→ **GIVEN TEXT**
━━━━━━

The Part They Don’t Talk About
For the first few months in Portugal I checked my phone hourly, dreading to see a message from my sister telling me dad had fallen, or caught COVID, events I knew would likely kill him given the frailty that had set in since his diagnosis of dementia. I worried a lot with a thirteen hour flight between us - what if I couldn’t get home in time to see him, to say goodbye?
When the message did come, I was back in the US, only a short flight away but it didn’t matter - he had already passed and even if I’d lived right next door, I would not have had the chance to say goodbye before his last breath. It was over so quickly it still takes my breath away.
I was back in Portugal when my phone buzzed in my pocket with the news my mom was so severely ill with pneumonia she did not have breath enough to speak or walk. Again I checked my phone hourly. When my sister texted that mom had seen dad at the door of her hospital room I packed a bag, wondering if I left by morning, would I be in time to see her once more?
I’d spent a week with her after dad’s passing, and another few days when we drove from California en route to New York and our flight to Portugal. She was in grief, of course, but otherwise healthy and full of plans for the future. Then, in a 48 hour period, she went from having what seemed like a worse than usual cold to barely making it to the ER in time to save her life.
I belong to a number of Facebook groups that support expats and provide assistance to people considering moving to Portugal on a residence visa. Many of the questions people have - How do we bring our dog over? What are the best areas to live? What is the cost of living? - come up over and over again. Sometimes I wish more people asked, and answered, more personal questions like Have you missed important occasions like weddings, funerals, college graduations? Did you get to say goodbye to elderly or unwell loved ones?

━━━━━━

→ **TASKS TO COMPLETE**
**1.** From the essay on living in Portugal, print the passage that begins at the words "When the message" and stops after the words "her once more?".
**2.** Answer these questions about the essay on living in Portugal:
(a) How long was the flight between the writer and the writer's father during the first months in Portugal?
(b) What illness left the writer's mother without enough breath to speak or walk?
(c) Over what period did the mother go from what seemed like a bad cold to barely reaching the ER in time?
These lines have no connection to the essay above.

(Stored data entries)
━━━━━━

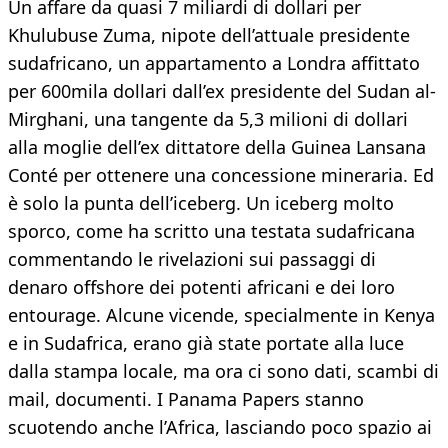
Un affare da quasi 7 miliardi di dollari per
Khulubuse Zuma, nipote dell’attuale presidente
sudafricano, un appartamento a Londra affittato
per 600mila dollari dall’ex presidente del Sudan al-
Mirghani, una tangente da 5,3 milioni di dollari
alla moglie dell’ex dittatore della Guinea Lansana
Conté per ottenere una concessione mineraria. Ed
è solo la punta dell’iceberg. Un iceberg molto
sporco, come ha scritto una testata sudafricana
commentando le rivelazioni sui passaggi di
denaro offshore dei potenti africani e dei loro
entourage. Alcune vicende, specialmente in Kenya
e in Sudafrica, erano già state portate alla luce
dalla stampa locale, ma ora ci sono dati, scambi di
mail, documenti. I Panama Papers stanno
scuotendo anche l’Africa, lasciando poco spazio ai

━━━━━━

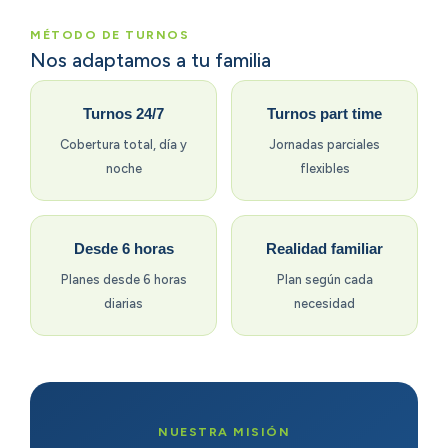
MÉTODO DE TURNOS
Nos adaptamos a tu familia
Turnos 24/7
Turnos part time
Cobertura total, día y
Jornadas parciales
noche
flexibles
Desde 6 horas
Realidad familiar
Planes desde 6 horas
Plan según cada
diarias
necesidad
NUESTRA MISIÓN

━━━━━━

→ **SOLUTIONS TO THE EXERCISE**
**1.**
When the message did come, I was back in the US, only a short flight away but it didn’t matter - he had already passed and even if I’d lived right next door, I would not have had the chance to say goodbye before his last breath. It was over so quickly it still takes my breath away.
I was back in Portugal when my phone buzzed in my pocket with the news my mom was so severely ill with pneumonia she did not have breath enough to speak or walk. Again I checked my phone hourly. When my sister texted that mom had seen dad at the door of her hospital room I packed a bag, wondering if I left by morning, would I be in time to see her once more?

**2.**
(a) Thirteen hours.
(b) Pneumonia.
(c) 48 hours.